Tim starts wondering if maybe he should revisit his "tripping" plan. He doesn't really want to pull any Robin-esque moves in front of Kon, but also dying would really fuck up all that hard work he's put into being Bruce's emotional support sidekick. Also two dead Robins in a row could not possibly end well. Especially in such a stupid way. Especially in Metropolis. 
"You don't even know what you're holding, you idiot!" Lisa fumes.
"A toddler toy, I thought we established," Kon says. "'Doopler' or something?"
"Duplo," Tim corrects, internally calculating tripping angles. 
"That one, yeah," Kon amends. "Doppo." 
Tim, resignedly, thinks his determined commitment to pointlessly fucking up is adorable. Also still hates Cadmus and has the irrational urge to buy him a teddy bear or something, although Kon would definitely just think he was fucking with him if he did.
Maybe he could just smuggle one into his room and disavow all knowledge of its existence. That's an option. 
"Give us the idol now!" the thief holding Tim snarls, his face twisting in rage. 
"Yeah, no," Kon says. 
"You little–!" the thief starts to yell, and then his trigger finger slips. Tim knows this because the gun goes off right next to his ear. 

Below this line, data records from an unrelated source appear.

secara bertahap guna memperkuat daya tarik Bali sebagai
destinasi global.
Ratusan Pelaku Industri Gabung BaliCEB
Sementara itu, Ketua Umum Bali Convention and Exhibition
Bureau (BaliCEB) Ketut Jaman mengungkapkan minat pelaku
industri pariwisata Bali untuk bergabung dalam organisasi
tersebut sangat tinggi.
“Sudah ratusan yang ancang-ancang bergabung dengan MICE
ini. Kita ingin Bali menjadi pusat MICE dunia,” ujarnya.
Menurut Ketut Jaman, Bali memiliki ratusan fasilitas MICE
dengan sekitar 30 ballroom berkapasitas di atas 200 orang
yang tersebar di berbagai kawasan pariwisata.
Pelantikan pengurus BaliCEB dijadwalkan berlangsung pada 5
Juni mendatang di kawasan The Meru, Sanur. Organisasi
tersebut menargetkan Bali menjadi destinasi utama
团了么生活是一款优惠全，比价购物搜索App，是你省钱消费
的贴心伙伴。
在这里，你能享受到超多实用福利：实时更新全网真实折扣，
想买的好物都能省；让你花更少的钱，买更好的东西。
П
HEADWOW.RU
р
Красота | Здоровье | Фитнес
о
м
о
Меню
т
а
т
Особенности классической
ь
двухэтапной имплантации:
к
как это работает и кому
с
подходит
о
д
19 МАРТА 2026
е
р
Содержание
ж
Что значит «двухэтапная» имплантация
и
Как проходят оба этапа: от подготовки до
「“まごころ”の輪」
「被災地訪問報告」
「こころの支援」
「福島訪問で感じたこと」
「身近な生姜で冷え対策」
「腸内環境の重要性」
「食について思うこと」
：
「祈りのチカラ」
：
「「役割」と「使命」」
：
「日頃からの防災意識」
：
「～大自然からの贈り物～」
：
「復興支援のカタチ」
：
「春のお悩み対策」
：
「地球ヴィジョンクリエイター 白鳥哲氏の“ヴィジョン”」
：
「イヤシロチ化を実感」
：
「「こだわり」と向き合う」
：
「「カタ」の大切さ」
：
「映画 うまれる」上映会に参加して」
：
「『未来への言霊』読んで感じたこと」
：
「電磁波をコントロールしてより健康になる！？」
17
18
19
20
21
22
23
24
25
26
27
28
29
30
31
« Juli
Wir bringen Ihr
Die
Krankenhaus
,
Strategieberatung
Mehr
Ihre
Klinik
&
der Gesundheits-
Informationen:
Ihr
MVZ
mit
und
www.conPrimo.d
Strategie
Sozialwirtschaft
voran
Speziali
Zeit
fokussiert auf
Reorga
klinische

And right against his temple. 
Half the room screams and the thief yells and drops the gun, recoiling in horror. It goes off again as it hits the floor and a bullet shatters a historically-significant vase the way one should have shattered Tim's personally-significant skull. 
What the fuck?
"Shit, sorry, that was probably kinda loud," Kon says apologetically, wincing a little but otherwise looking completely unphased by all of that. Tim blinks, very slowly, and attempts to restore his resting heart rate. It's not a particularly successful attempt.
"Yeah, kinda," he says.
"Sorry, sound waves are harder to block," Kon apologizes, pointing at his own ear with his free hand, and Tim remembers the other's total lack of concern for any threat to civilian life this whole time and realizes that was because, from Kon's perspective, there wasn't any actual threat.
Huh. 
Well, that explains why neither the gun barrel nor the being choked thing actually hurt at any point, doesn't it.
"Oh," Tim says, looking down at the floor that they are, in fact, all still standing on. "Tactile telekinesis?"
"You've heard of it?" Kon says, looking pleased. 
"Once or twice," Tim says, managing not to say it too dryly. Kon looks even more pleased. "I didn't know you could use it like that, though." 
"Practice makes perfect," Kon replies smugly.